Happy Thursday and welcome to another deep-dive into the guts of Victoria 3’s economic machinery. This week we will be talking about Pop Professions, specifically how and why Pops change Professions.
While this is an automatic process, the mechanics of it is still crucial knowledge to keep in the back of your head when building your society. Perhaps you want to ensure the population in one of your states are able to take on Machinist jobs before embarking on a rapid industrialization project there, or perhaps you want to ensure you don’t accidentally enable too much social mobility in a country already prone to uprisings against their true and lawful King.
In the Production Methods dev diary we learned that different Production Methods change the number of Profession positions available in a building. So how do Pops get assigned to these spots?
Victoria 3 Pops have Professions instead of the fundamental property Pops had in Victoria 1 and 2, where they were categorized by their type.
Professions are in some ways similar to “Pop Type”, but the ideal ratios and economic functions of those Professions differ based on the building they’re employed in and the Production Methods activated. The fundamental difference between these two approaches becomes clear when considering the Bureaucrat Pop Type/Profession in Victoria 2 and 3.

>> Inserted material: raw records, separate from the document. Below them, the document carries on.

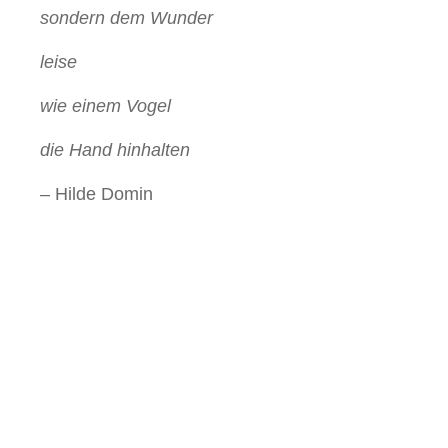
sondern dem Wunder
leise
wie einem Vogel
die Hand hinhalten
– Hilde Domin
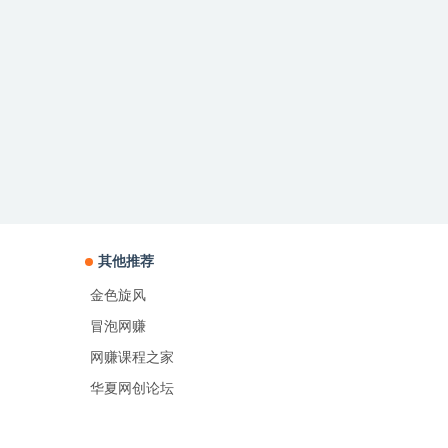
其他推荐
金色旋风
冒泡网赚
网赚课程之家
华夏网创论坛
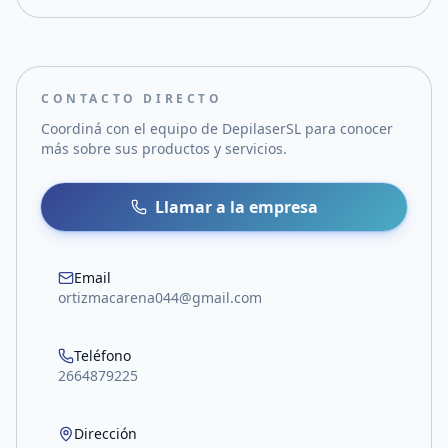
CONTACTO DIRECTO
Coordiná con el equipo de
DepilaserSL
para conocer
más sobre sus productos y servicios.
Llamar a la empresa
Email
ortizmacarena044@gmail.com
Teléfono
2664879225
Dirección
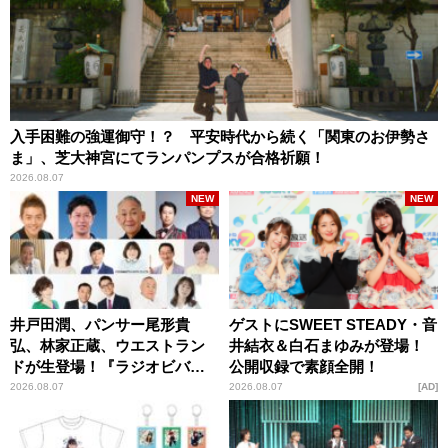
入手困難の強運御守！？ 平安時代から続く「関東のお伊勢さ
ま」、芝大神宮にてランパンプスが合格祈願！
2026.08.07
NEW
NEW
井戸田潤、パンサー尾形貴
ゲストにSWEET STEADY・音
弘、林家正蔵、ウエストラン
井結衣＆白石まゆみが登場！
ドが生登場！『ラジオビバリ
公開収録で素顔全開！
ー昼ズ』
2026.08.07
2026.08.07
AD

In both games, Bureaucrats increase a country’s administrative ability. But in Victoria 2 Pops promote into Bureaucrats independently in relation to the amount of administrative spending the player sets, while in Victoria 3 Pops will only become Bureaucrats if there are available Bureaucrat jobs in Government buildings, usually as a result of the player actively expanding Government Administrations.

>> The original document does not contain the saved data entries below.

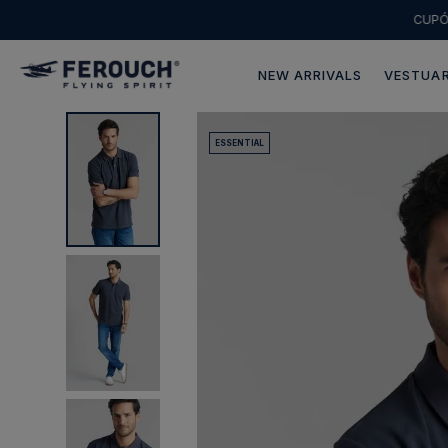
CUP
NEW ARRIVALS
VESTUAR
ESSENTIAL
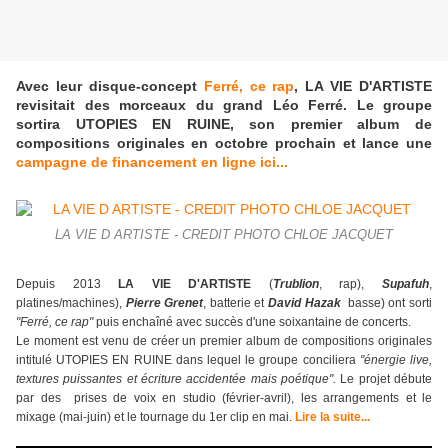
Avec leur disque-concept
Ferré, ce rap
, LA VIE D'ARTISTE
revisitait des morceaux du grand Léo Ferré. Le groupe
sortira UTOPIES EN RUINE, son premier album de
compositions originales en octobre prochain et lance une
campagne de financement en ligne ici...
LA VIE D ARTISTE - CREDIT PHOTO CHLOE JACQUET
Depuis 2013
LA VIE D'ARTISTE
(
Trublion
, rap),
Supafuh
,
platines/machines),
Pierre Grenet
, batterie et
David Hazak
basse) ont sorti
"Ferré, ce rap"
puis enchaîné avec succès d'une soixantaine de concerts.
Le moment est venu de créer un premier album de compositions originales
intitulé UTOPIES EN RUINE dans lequel le groupe conciliera
"énergie live,
textures puissantes et écriture accidentée mais poétique".
Le projet débute
par des prises de voix en studio (février-avril), les arrangements et le
mixage (mai-juin) et le tournage du 1er clip en mai.
Lire la suite...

The latter approach gives the player more control over where these job opportunities are created and combined with Production Methods cause demographic shifts to have stronger, more localized effects that are easier to predict and understand. It’s also more flexible, permitting the same Profession to cause different effects in different Buildings given different Production Methods.

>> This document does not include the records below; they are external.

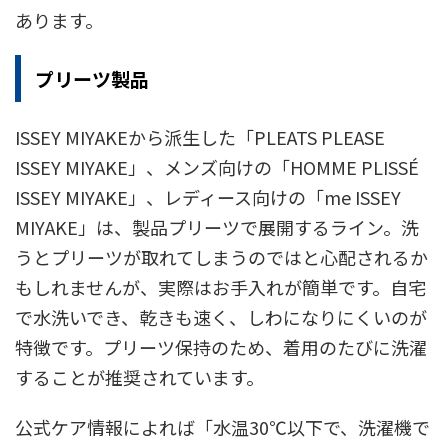
あります。
プリーツ製品
ISSEY MIYAKEから派生した「PLEATS PLEASE
ISSEY MIYAKE」、メンズ向けの「HOMME PLISSÉ
ISSEY MIYAKE」、レディース向けの「me ISSEY
MIYAKE」は、製品プリーツで展開するライン。洗
うとプリーツが取れてしまうのではと心配されるか
もしれませんが、実際はお手入れが簡単です。自宅
で水洗いでき、乾きも速く、しわになりにくいのが
特徴です。プリーツ保持のため、着用のたびに洗濯
することが推奨されています。
公式ケア情報によれば「水温30℃以下で、洗濯機で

In Victoria 3 higher-paid Pops don’t, by their very nature, perform a more valuable societal function than lower-paid Pops - rather, each acts as a crucial part of a Production Method’s ‘recipe’. Each of these roles requires the others to be effective - without enough Laborers to shovel coal the engines the Machinists maintain stay dormant, and without seamstresses to work the sewing machines the Shopkeepers don’t have any clothes to sell.